Your goal: Down to the final line, write out the material beneath exactly, without pictures.

Data for this task:

____________

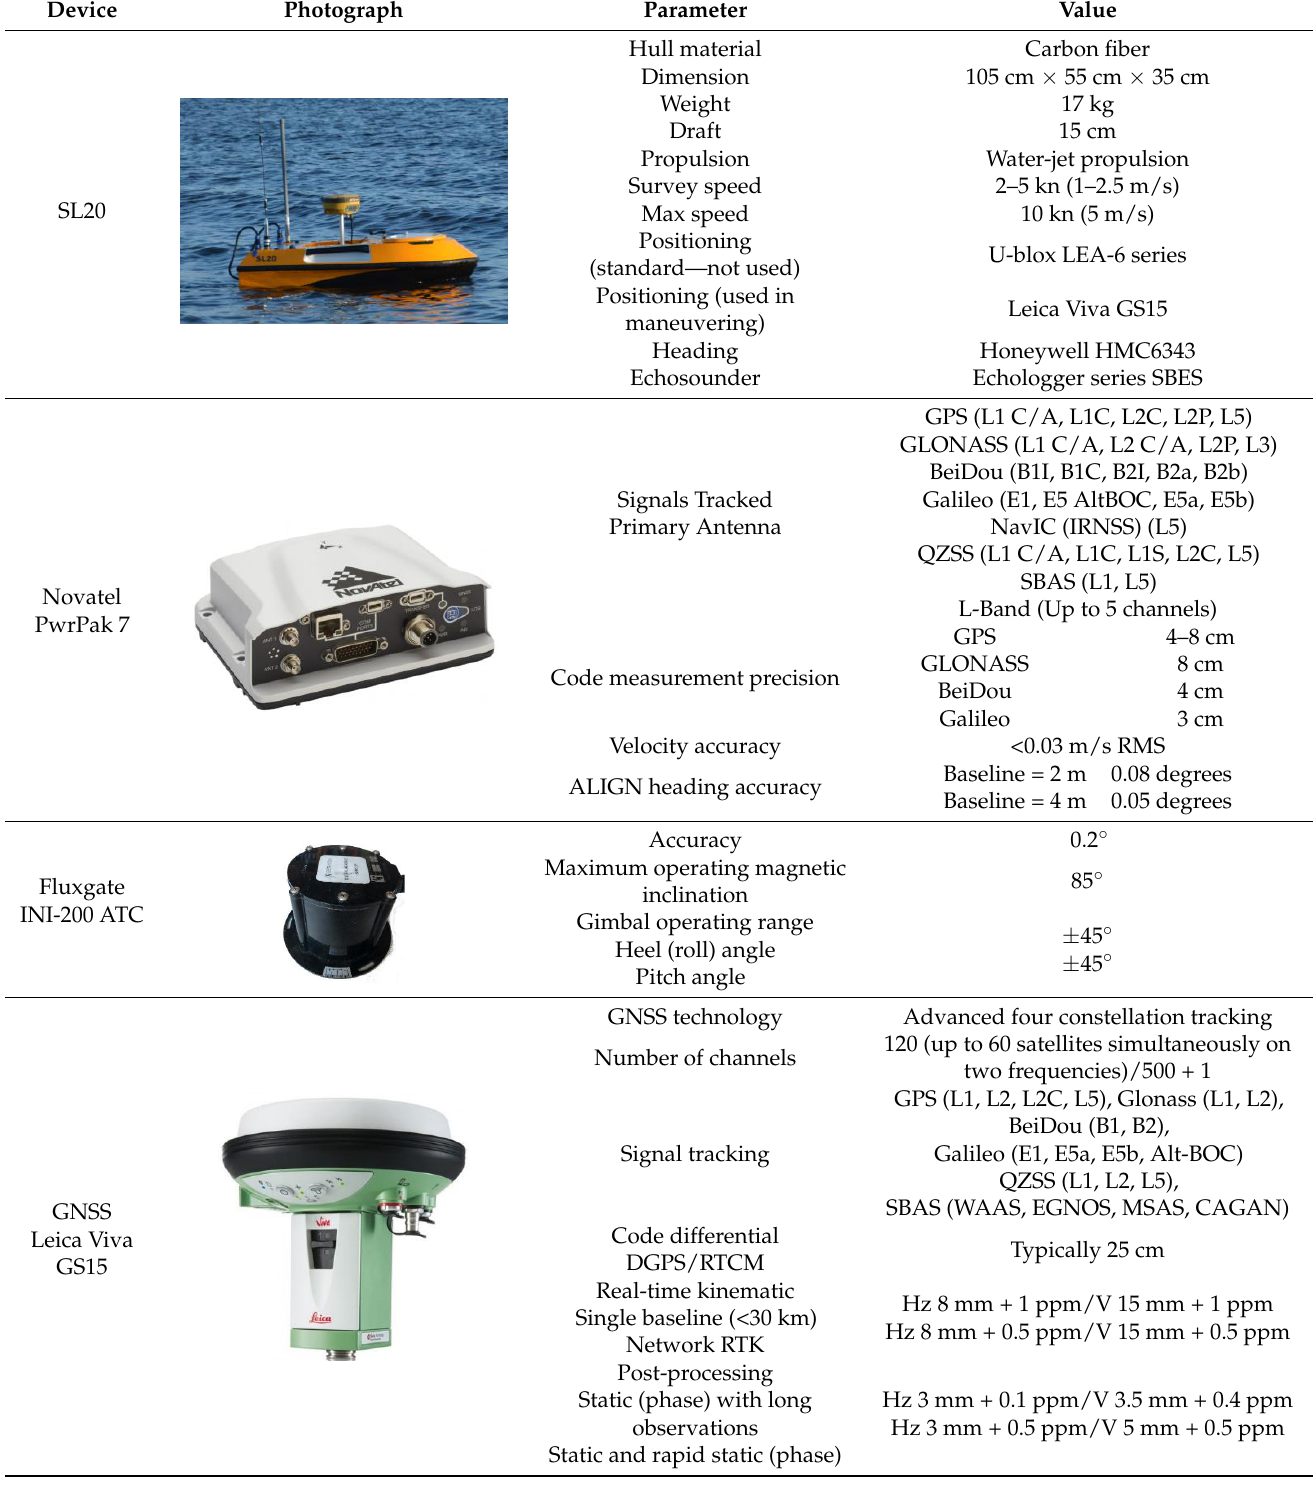
Table 1. Basic parameters of USV and sensors.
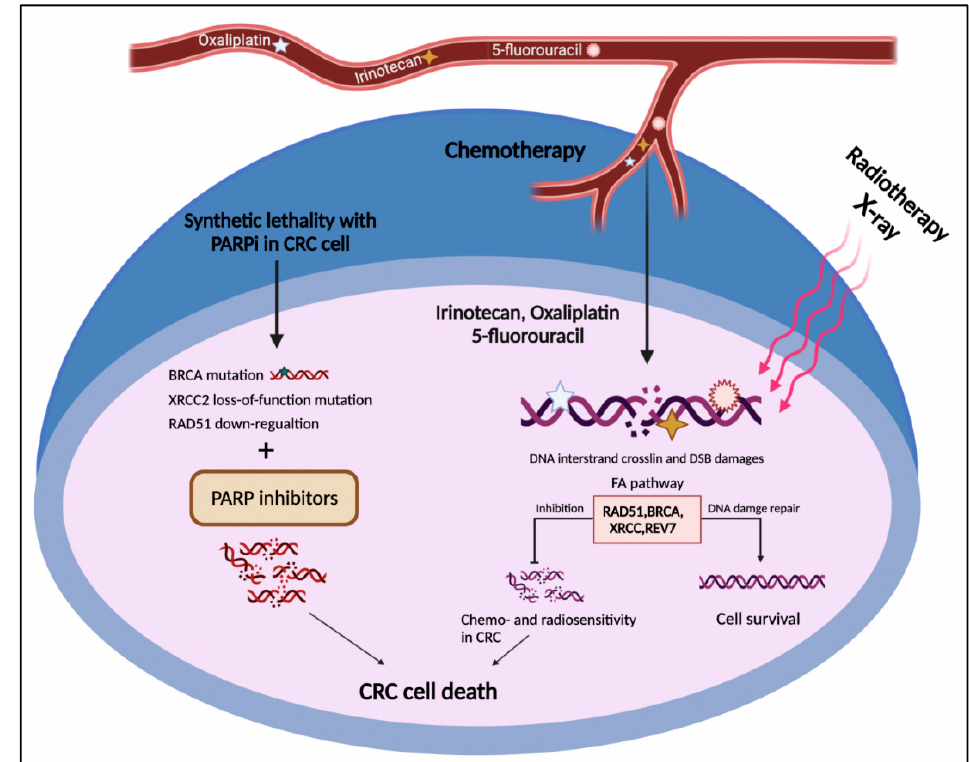
Figure 4. The FA pathway involvement in CRC treatment. The DNA damages caused by radio- and chemotherapy in CRC cells result in cell death. On the other side, up-regulation of the FA pathway components such as RAD51, BRCA1/2, XRCC2, and REV7 leads to HR restoration and drug resistance. The deficiency in the FA pathway components such as BRCA1/2, XRCC2, and RAD51 represents the synthetic lethal relationship with PARP1, which might introduce druggable candidates for PARP inhibitors in CRC cells.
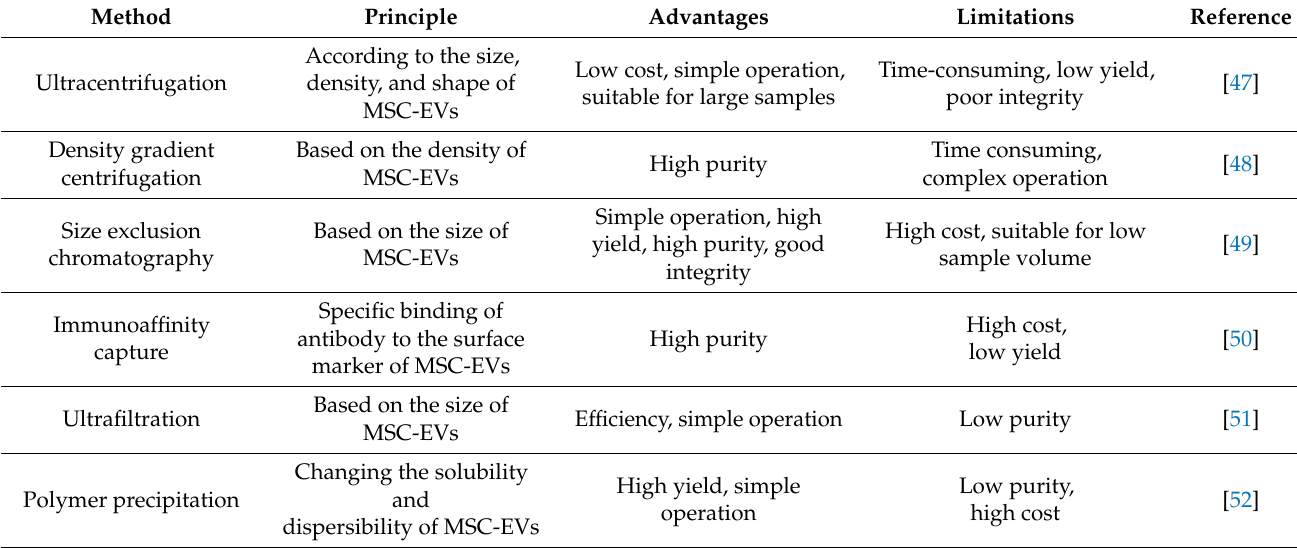
Table 1. Evaluation of isolation methods of MSC-EVs.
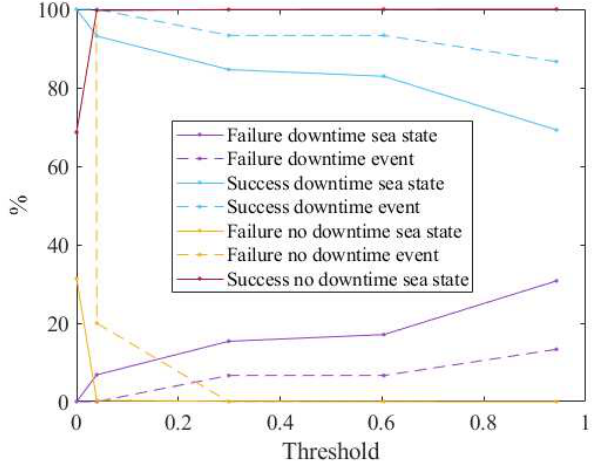
Figure 9. Relationship between different thresholds and model performance: successes and failures for sea states and events.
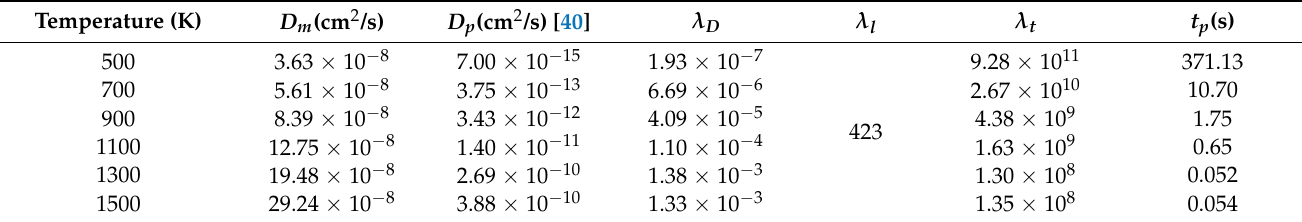
Table 5. Scale ratios at different temperatures for similitude analysis.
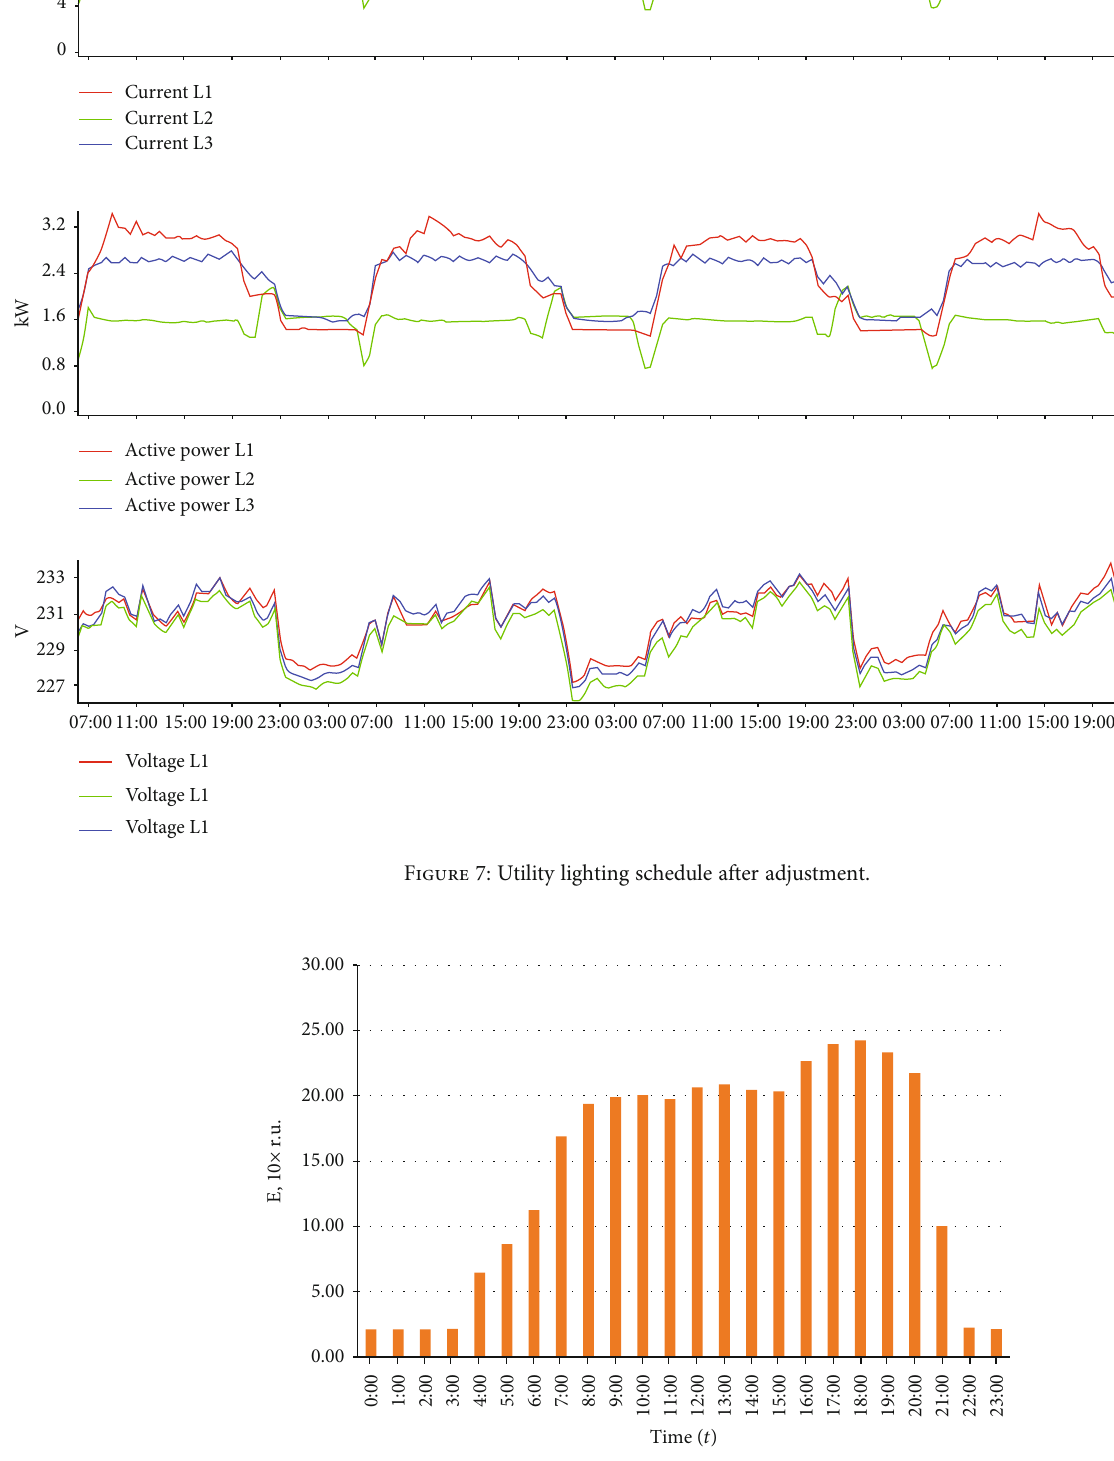
Figure 8: Consumed power of building ’ s communal space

____________

Answer to this problem:
Table 1. Basic parameters of USV and sensors.
Figure 4. The FA pathway involvement in CRC treatment. The DNA damages caused by radio- and chemotherapy in CRC cells result in cell death. On the other side, up-regulation of the FA pathway components such as RAD51, BRCA1/2, XRCC2, and REV7 leads to HR restoration and drug resistance. The deficiency in the FA pathway components such as BRCA1/2, XRCC2, and RAD51 represents the synthetic lethal relationship with PARP1, which might introduce druggable candidates for PARP inhibitors in CRC cells.
Table 1. Evaluation of isolation methods of MSC-EVs.
Figure 9. Relationship between different thresholds and model performance: successes and failures for sea states and events.
Table 5. Scale ratios at different temperatures for similitude analysis.
Figure 8: Consumed power of building ’ s communal space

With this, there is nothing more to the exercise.